Metrology is the science of measurement. The word comes from "metron" and "logos".
Metron is a tool for automatically obtaining useful information from printed circuit boards, like:
- High magnification live video with precise control of viewpoint.
- Super-resolution scanned images.
- Multidimensional super-resolution scanned images (multiple viewpoints from every location)
Such information is directly useful for manual inspection and reverse-engineering, but when combined with software that incorporates recently developed powerful computer vision and machine learning algorithms it can allow for nearly magical exploration of unknown electrical systems.
3D Models of PCBs
Taking advantage of two neat computer vision techniques called multiview reconstruction and depth-from-focus, Metron should be able to generate high resolution 3D scans of printed circuit boards. My hope is that these scans will be of sufficient resolution to distinguish the smallest of surface mount parts, pins of chips, vias, and the height difference between traces and bare board.

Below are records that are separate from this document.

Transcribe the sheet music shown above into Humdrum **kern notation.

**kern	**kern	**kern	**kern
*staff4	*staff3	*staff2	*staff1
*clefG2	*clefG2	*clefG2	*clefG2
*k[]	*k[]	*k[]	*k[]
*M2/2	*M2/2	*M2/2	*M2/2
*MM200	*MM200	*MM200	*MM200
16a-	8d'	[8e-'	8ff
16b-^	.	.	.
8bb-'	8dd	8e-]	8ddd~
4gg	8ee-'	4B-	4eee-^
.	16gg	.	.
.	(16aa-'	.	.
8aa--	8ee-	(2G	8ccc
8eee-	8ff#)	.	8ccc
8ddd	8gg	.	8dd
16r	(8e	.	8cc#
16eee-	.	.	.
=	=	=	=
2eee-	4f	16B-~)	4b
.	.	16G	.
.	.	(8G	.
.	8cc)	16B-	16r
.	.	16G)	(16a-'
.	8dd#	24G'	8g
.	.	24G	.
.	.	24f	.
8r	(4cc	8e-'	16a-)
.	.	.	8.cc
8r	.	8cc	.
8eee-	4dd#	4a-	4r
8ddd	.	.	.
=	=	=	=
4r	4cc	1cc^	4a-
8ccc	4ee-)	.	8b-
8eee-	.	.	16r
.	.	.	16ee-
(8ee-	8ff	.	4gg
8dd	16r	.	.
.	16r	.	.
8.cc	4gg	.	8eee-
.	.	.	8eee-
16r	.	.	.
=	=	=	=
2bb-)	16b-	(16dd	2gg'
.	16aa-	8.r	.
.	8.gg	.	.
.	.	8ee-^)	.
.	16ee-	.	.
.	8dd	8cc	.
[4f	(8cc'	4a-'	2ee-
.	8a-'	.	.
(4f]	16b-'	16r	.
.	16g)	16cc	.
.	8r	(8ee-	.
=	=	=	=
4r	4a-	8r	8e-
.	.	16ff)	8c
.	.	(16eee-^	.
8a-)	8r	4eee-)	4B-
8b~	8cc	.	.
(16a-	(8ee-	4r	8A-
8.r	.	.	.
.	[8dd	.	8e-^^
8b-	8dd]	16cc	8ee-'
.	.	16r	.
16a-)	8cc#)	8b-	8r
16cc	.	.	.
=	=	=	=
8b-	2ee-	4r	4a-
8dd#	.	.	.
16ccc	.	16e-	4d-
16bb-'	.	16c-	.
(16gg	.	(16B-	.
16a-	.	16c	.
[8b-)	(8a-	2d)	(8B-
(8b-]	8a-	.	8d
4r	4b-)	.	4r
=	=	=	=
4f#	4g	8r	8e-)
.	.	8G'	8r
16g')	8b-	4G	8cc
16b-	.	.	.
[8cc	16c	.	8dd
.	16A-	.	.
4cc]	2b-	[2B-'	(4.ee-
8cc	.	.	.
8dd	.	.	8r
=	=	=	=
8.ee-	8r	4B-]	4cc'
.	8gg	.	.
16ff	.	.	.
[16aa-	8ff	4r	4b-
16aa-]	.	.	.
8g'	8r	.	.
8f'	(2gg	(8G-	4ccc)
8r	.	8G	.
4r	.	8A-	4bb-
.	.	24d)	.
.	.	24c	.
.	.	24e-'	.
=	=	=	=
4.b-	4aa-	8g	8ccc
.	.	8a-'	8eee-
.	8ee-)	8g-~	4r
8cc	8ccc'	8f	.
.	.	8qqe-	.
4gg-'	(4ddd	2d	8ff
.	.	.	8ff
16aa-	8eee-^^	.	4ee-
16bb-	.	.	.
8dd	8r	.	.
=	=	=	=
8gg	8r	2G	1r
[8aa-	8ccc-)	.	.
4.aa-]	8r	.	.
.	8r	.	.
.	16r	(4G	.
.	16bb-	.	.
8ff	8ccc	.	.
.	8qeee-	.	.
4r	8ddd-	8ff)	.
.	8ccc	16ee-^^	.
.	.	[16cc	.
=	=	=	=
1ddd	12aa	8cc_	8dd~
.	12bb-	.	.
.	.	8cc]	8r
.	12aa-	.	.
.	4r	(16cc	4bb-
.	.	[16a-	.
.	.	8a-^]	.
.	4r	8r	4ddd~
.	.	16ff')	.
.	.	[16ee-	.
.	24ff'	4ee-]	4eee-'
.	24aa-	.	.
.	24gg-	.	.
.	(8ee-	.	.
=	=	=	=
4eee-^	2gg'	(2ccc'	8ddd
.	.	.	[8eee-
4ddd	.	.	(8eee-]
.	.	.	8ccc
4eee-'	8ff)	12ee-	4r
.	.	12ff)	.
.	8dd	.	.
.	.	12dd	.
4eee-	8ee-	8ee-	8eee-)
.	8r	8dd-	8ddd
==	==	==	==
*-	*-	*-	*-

Once a high resolution 3D scan of a PCB is obtained it can be processed to extract useful information about the circuit structure of the PCB. Parts, pads, vias, and traces can be automatically segmented using a combination of visual and structural feature recognition. Some parts can be identified by reading their part numbers or matching them to known parts in a database. With all of the information put together candidate netlists for the circuit on the PCB can be generated and scored.
Semi-automatic Reverse Engineering
After as much information as possible has been extracted from the scans and run through machine intelligence the result will likely be very poor. Missing information caused by traces under parts, multilayer boards, mis-identified parts, scan errors, and many other factors will almost guarantee that the guessed netlists are very incorrect.

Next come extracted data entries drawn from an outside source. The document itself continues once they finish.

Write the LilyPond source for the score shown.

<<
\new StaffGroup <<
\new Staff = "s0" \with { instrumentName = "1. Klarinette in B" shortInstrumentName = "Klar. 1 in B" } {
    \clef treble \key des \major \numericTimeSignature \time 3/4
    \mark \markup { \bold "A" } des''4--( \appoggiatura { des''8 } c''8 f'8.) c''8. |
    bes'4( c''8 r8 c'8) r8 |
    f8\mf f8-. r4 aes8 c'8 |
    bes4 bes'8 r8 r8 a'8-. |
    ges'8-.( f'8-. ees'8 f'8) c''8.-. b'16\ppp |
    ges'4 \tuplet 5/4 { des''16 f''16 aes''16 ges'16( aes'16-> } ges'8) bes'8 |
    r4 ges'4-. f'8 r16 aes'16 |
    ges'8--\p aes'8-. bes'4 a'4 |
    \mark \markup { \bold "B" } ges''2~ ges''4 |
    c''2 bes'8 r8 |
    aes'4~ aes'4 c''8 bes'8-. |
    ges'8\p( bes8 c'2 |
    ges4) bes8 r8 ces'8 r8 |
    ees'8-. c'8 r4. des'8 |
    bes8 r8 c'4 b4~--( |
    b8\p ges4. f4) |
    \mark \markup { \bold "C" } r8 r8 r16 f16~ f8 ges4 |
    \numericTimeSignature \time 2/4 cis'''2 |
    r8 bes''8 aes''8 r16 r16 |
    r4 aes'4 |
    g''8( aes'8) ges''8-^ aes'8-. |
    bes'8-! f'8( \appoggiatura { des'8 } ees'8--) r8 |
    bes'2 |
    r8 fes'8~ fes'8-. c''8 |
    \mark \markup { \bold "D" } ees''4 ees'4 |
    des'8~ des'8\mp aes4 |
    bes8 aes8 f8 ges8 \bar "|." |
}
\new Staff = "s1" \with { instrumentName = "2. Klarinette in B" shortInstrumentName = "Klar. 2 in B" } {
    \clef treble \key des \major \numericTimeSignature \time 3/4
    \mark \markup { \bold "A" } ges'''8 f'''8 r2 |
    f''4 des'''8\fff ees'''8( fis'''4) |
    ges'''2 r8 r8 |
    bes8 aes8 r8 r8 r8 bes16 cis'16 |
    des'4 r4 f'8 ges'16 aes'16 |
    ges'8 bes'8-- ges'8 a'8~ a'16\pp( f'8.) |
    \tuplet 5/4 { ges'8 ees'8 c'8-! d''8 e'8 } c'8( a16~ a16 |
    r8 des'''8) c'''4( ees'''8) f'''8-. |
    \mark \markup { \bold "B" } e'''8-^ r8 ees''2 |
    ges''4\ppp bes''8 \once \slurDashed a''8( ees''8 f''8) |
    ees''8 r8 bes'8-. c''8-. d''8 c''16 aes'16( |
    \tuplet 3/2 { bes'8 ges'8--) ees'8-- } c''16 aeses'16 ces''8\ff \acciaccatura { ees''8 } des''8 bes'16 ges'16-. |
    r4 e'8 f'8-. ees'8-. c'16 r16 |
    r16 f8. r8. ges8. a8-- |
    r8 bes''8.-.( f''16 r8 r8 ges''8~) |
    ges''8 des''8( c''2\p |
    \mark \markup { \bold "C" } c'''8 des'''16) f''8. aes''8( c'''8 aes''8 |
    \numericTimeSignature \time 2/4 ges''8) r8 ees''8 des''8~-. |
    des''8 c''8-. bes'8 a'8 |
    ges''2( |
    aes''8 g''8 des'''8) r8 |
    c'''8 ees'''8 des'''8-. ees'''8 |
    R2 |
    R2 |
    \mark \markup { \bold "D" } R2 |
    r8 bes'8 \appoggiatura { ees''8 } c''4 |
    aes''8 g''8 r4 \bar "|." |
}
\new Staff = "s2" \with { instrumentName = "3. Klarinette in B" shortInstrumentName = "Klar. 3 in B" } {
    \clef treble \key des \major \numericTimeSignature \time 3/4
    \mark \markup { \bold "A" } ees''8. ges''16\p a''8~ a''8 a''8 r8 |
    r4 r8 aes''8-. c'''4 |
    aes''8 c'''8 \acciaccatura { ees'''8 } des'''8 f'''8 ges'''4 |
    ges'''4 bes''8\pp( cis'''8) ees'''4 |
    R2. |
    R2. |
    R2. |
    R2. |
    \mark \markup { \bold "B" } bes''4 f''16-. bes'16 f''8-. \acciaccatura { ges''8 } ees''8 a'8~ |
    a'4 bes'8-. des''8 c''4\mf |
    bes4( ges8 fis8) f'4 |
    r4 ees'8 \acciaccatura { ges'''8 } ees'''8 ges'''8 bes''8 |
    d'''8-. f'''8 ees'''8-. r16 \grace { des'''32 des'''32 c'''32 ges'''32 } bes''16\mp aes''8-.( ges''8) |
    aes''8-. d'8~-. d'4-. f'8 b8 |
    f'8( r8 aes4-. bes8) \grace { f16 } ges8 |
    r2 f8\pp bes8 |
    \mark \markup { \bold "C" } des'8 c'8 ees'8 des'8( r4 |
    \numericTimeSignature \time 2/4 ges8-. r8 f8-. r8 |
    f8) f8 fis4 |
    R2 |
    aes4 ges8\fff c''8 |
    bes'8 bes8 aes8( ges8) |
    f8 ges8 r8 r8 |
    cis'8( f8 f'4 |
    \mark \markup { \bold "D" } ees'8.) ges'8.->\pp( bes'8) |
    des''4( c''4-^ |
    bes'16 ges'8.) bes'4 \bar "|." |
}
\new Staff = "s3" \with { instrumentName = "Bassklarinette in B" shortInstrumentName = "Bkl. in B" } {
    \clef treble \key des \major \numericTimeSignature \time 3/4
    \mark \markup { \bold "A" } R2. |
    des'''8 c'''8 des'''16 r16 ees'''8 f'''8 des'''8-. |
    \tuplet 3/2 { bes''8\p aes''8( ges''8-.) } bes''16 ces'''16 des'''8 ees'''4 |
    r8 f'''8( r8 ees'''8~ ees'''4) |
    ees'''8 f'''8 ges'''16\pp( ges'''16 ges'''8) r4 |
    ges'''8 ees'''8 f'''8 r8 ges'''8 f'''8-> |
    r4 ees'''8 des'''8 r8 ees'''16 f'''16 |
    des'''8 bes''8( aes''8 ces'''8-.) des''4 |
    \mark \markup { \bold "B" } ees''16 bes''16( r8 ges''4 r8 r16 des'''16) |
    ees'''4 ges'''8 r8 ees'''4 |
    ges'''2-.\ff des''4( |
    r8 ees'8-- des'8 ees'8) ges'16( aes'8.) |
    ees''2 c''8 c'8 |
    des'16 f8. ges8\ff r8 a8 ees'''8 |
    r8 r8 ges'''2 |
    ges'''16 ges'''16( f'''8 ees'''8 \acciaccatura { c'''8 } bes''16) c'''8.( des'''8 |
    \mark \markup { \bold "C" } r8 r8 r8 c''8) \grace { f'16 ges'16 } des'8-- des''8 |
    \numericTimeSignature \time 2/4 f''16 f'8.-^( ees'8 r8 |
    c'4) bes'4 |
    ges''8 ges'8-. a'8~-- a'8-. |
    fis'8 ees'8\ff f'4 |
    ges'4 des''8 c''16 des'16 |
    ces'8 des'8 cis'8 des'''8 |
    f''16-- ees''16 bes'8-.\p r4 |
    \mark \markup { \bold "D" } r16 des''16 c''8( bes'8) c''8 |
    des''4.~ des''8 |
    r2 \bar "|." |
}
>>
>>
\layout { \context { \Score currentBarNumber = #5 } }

But an interactive system has some hope of reaching useful results. After the first run of processing a human can use the initial machine guesses to guide further analysis. For example, if the netlist is corrupted by traces being obscured under parts then the engineer can remove the parts and rescan those areas. With the new information better guesses can be generated and new analysis can be done. In that sort of feedback loop the errors in the shared human-machine understanding the target circuit can be quickly whittled down to zero.